In late September 2024, the company was represented at the Resilience Conference in London. Later, Farsight Vision signed a memorandum of cooperation with the Ukrainian Humanitarian Demining Center. In May 2025, the company presented its solutions at the DSEI Japan defense technology exhibition in Japan, as part of cooperation between the Brave1 defense tech cluster and the Japanese company Rakuten, which supports the entry of Ukrainian startups into the Japanese market.

In spring 2025, the company's technologies were first used during military exercises in Estonia, and in June of the same year, they were included in the online military training course "Using Technology in Wartime," developed by the Ukrainian project Victory Drones. In November 2025, Farsight Vision was nominated for the Future Unicorn Award 2026 by the European trade association DigitalEurope in the dual-use technology category.

== Products ==
The company develops hardware and software for collecting, processing, and analyzing media data obtained from drones, including in electronic warfare environments.
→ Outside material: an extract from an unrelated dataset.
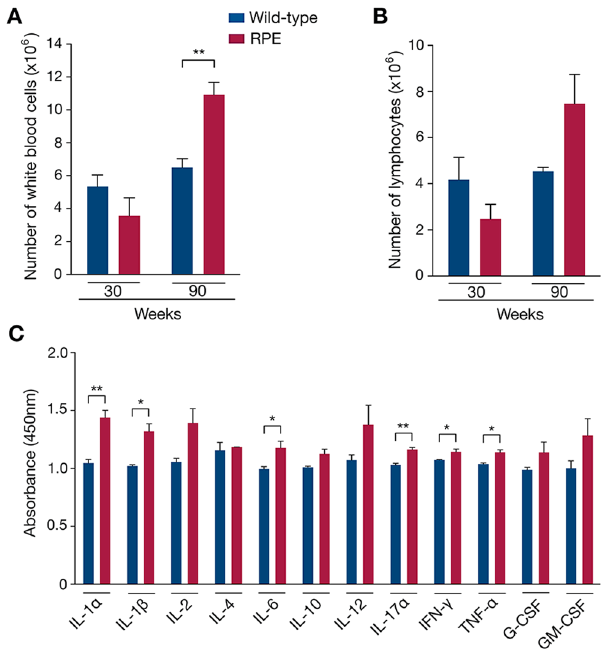
Figure 6. Systemic inflammation activation in response to sWAT depletion in RPE mice. ( A – C ) Systemic inflammation was evaluated first by whole-blood analysis, giving the number of total white blood cells ( A ) and lymphocytes ( B ), then by ELISA giving the levels of circulating pro-inflammatory cytokines ( C ), in RPE and wild-type mice.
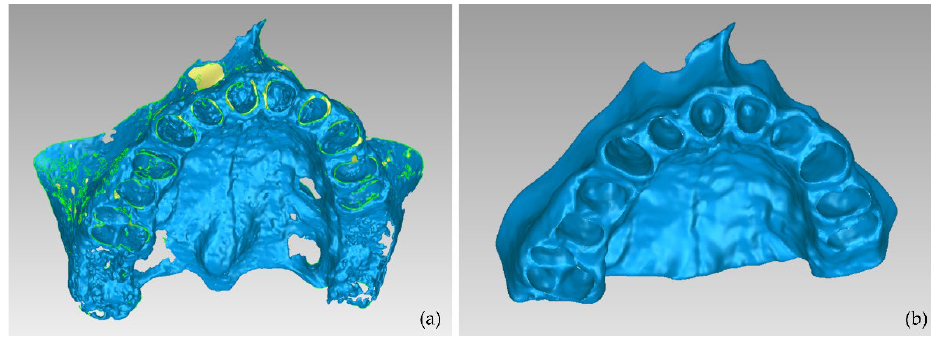
Figure 11. Views of the 3D model of the alveolar bone during its processing phase (Experiment 3).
FSV Mapper is an autonomous device that pre-processes media files and transmits them to the situational awareness platform; it's designed to work in environments with unstable connectivity. FSV Navigator is a navigation module mounted on a drone, designed to aid route stability in GPS-denied conditions.

=== FSV Platform ===
FSV Platform is a geospatial analytics and situational awareness platform that converts photo and video materials captured in electronic warfare environments into precise orthophotos and 3D models of terrain (so-called "digital twins"), with an accuracy of 5–7 cm per pixel. The results are displayed as layers on a digital map and available through a VR application.

The platform automatically detects objects and changes in terrain and integrates with situational awareness and battlefield management systems such as Delta, Kropyva, Combat Vision, MilChat, and TacticMap.